## What to produce
With the images removed, write out every line below exactly.

## Entries provided
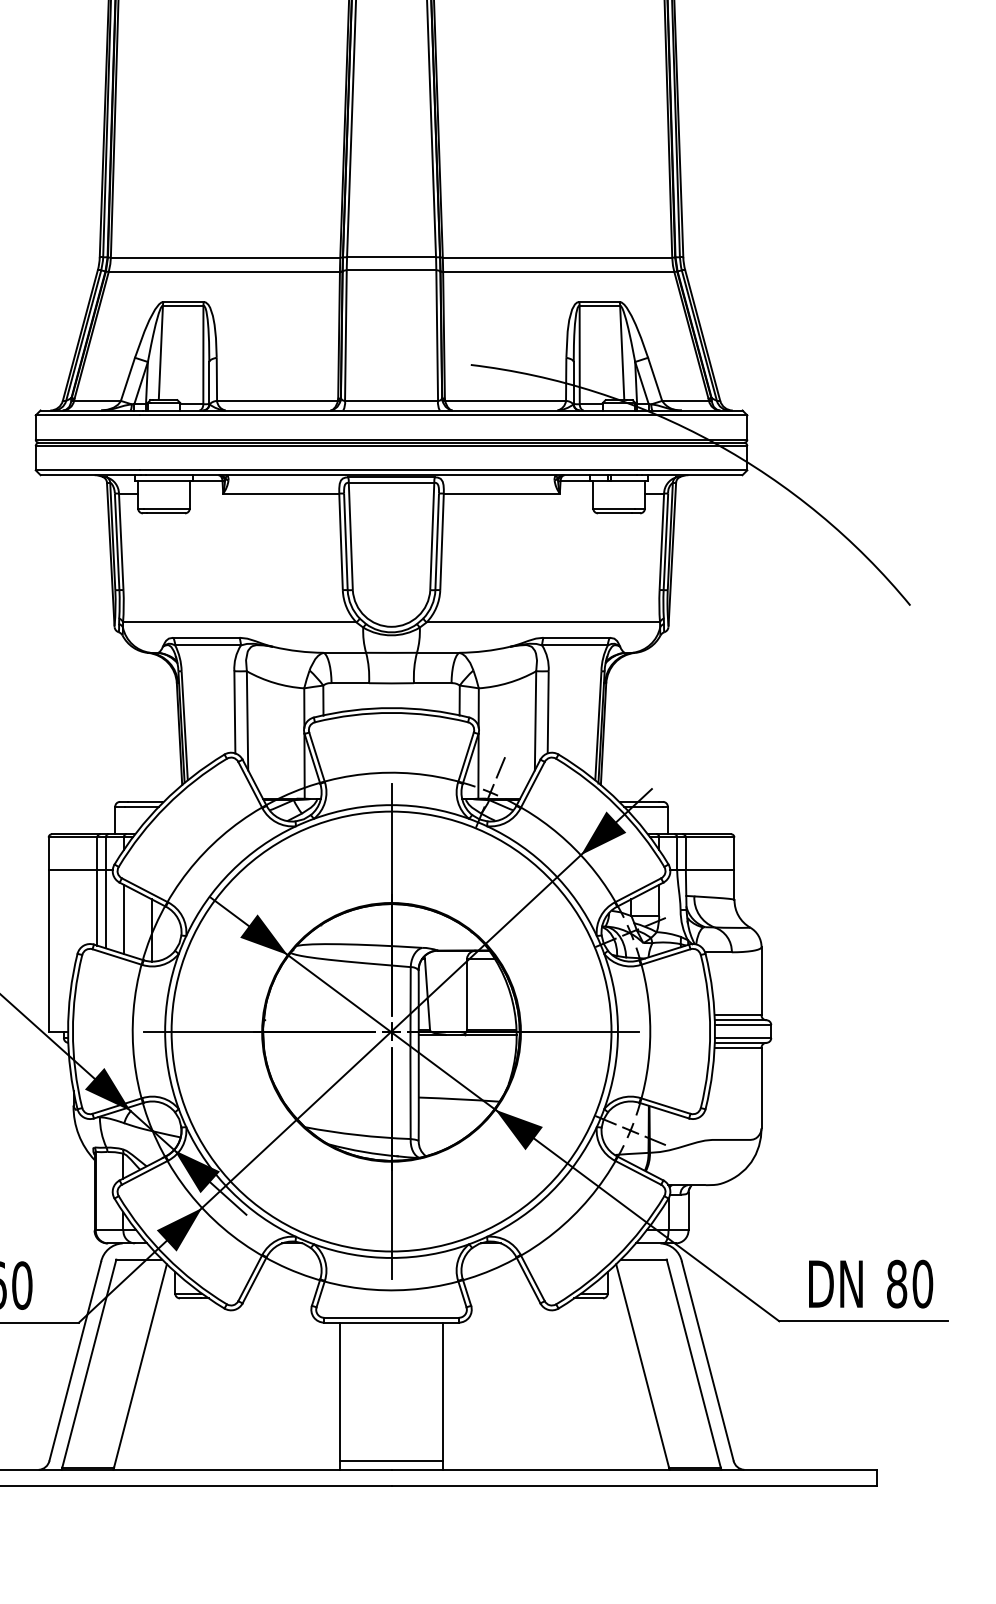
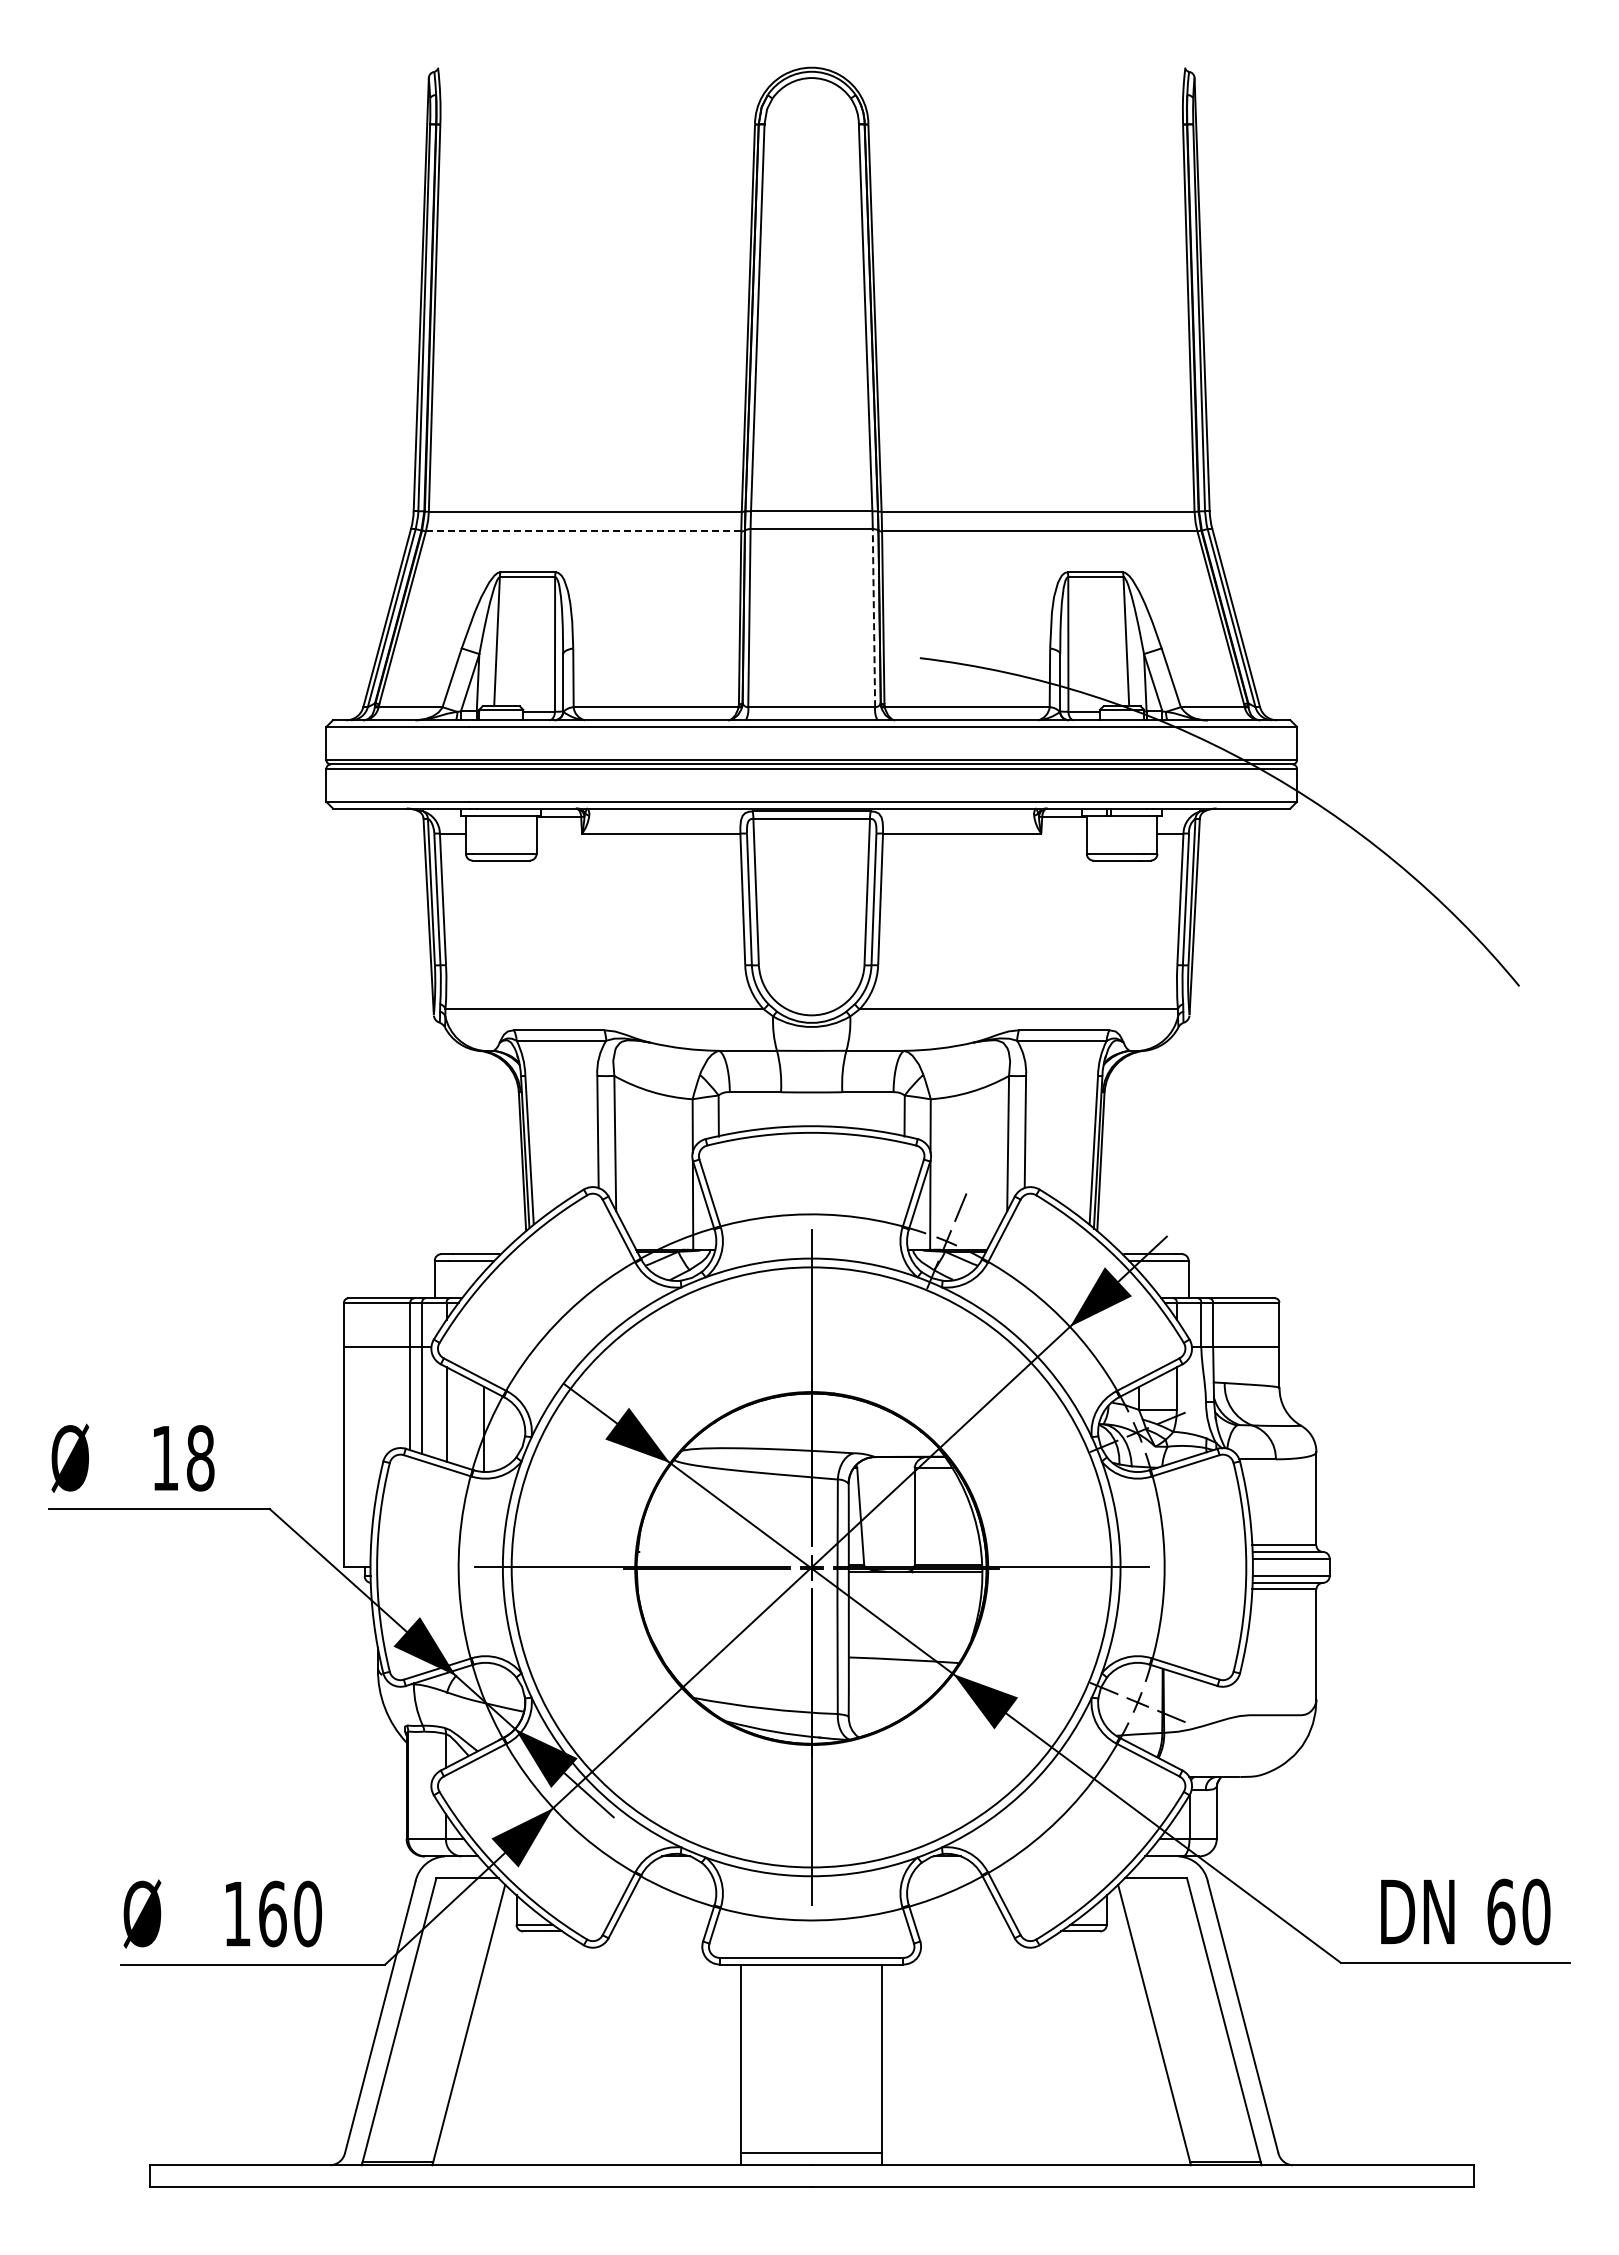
line: (224, 272) -> (583, 531), solid -> dashed
line: (436, 335) -> (873, 618), solid -> dashed
text: (897, 1283) -> (1501, 1911), 80 -> 60

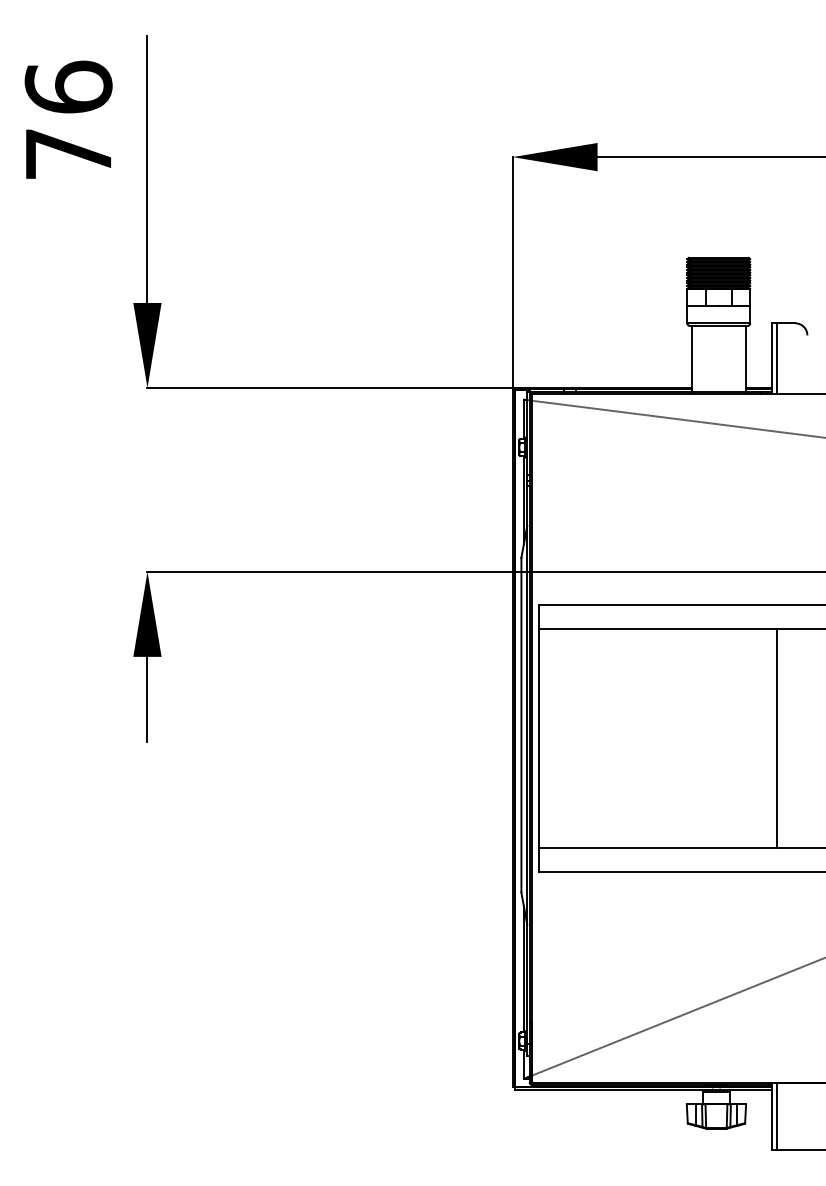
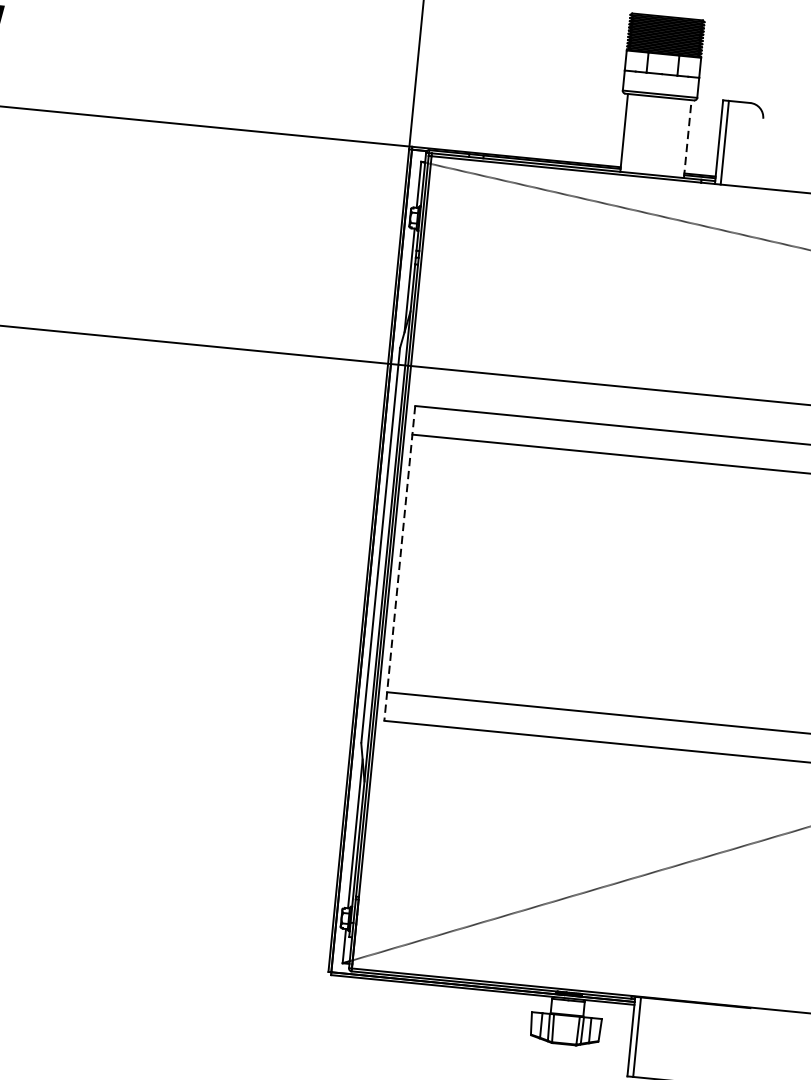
line: (745, 358) -> (687, 138), solid -> dashed
line: (777, 738) -> (681, 590), removed
line: (538, 739) -> (399, 564), solid -> dashed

## Response
line: (224, 272) -> (583, 531), solid -> dashed
line: (436, 335) -> (873, 618), solid -> dashed
text: (897, 1283) -> (1501, 1911), 80 -> 60

line: (745, 358) -> (687, 138), solid -> dashed
line: (777, 738) -> (681, 590), removed
line: (538, 739) -> (399, 564), solid -> dashed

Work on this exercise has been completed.